Only the last stretch of the records is wanted: restate word for word the line with "Tento ohřívač vody je určen pro o" and every line after it.

%%

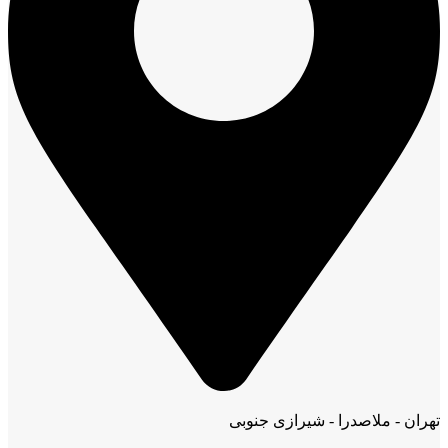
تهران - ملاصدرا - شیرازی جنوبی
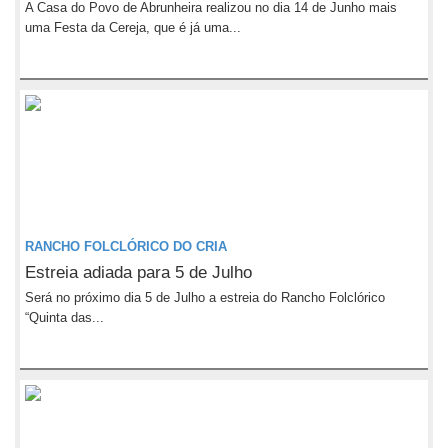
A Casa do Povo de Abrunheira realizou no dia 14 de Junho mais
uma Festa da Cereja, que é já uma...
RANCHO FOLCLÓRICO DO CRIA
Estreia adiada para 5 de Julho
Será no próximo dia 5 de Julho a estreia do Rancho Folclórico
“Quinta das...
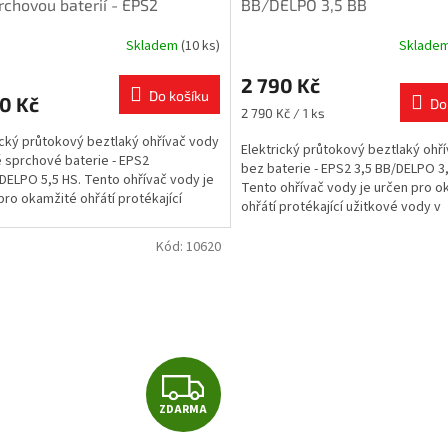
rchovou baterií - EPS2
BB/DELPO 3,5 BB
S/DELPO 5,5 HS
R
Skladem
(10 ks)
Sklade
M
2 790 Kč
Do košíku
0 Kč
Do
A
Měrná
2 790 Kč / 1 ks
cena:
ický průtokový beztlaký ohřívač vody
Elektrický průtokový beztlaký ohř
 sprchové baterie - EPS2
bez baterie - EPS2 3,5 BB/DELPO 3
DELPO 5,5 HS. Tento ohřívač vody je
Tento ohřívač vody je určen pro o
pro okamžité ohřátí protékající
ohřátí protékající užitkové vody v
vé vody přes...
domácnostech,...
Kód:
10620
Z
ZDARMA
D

%%

**EXERCISE SOLUTION:**
Tento ohřívač vody je určen pro o
pro okamžité ohřátí protékající
ohřátí protékající užitkové vody v
vé vody přes...
domácnostech,...
Kód:
10620
Z
ZDARMA
D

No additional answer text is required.